**What to produce**
Go to the line containing "blood pressure machines! We have tw" in the listing below. Output that line and each later one exactly.

**Provided data**
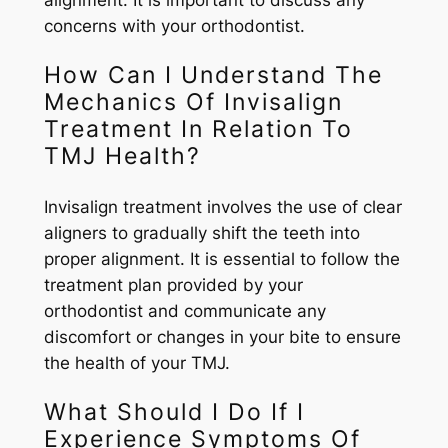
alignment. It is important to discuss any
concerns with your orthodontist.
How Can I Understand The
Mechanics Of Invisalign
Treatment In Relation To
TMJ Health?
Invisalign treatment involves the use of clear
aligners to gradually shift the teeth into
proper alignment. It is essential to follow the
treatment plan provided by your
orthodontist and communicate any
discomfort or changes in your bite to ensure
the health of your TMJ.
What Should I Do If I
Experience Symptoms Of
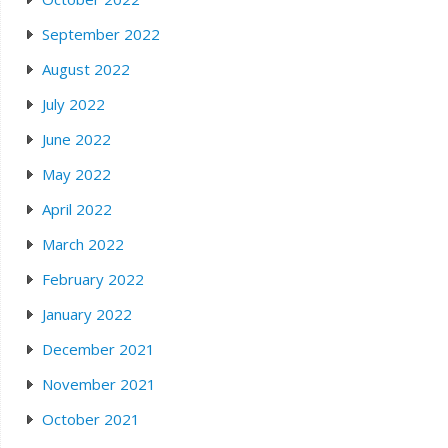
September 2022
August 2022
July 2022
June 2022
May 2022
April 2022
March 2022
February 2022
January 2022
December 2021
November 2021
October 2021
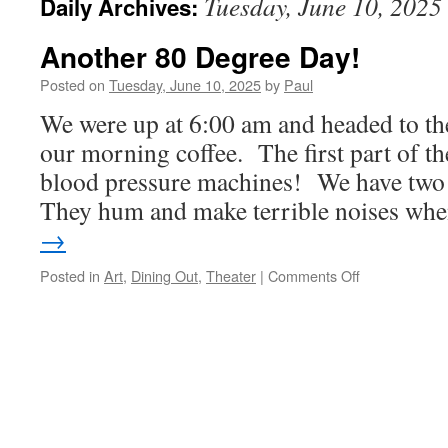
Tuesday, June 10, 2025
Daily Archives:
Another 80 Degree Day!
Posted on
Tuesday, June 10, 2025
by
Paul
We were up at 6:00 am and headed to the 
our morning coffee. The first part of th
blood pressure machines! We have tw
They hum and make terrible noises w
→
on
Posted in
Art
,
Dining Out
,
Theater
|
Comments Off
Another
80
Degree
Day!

**Task result**
blood pressure machines! We have tw
They hum and make terrible noises w
→
on
Posted in
Art
,
Dining Out
,
Theater
|
Comments Off
Another
80
Degree
Day!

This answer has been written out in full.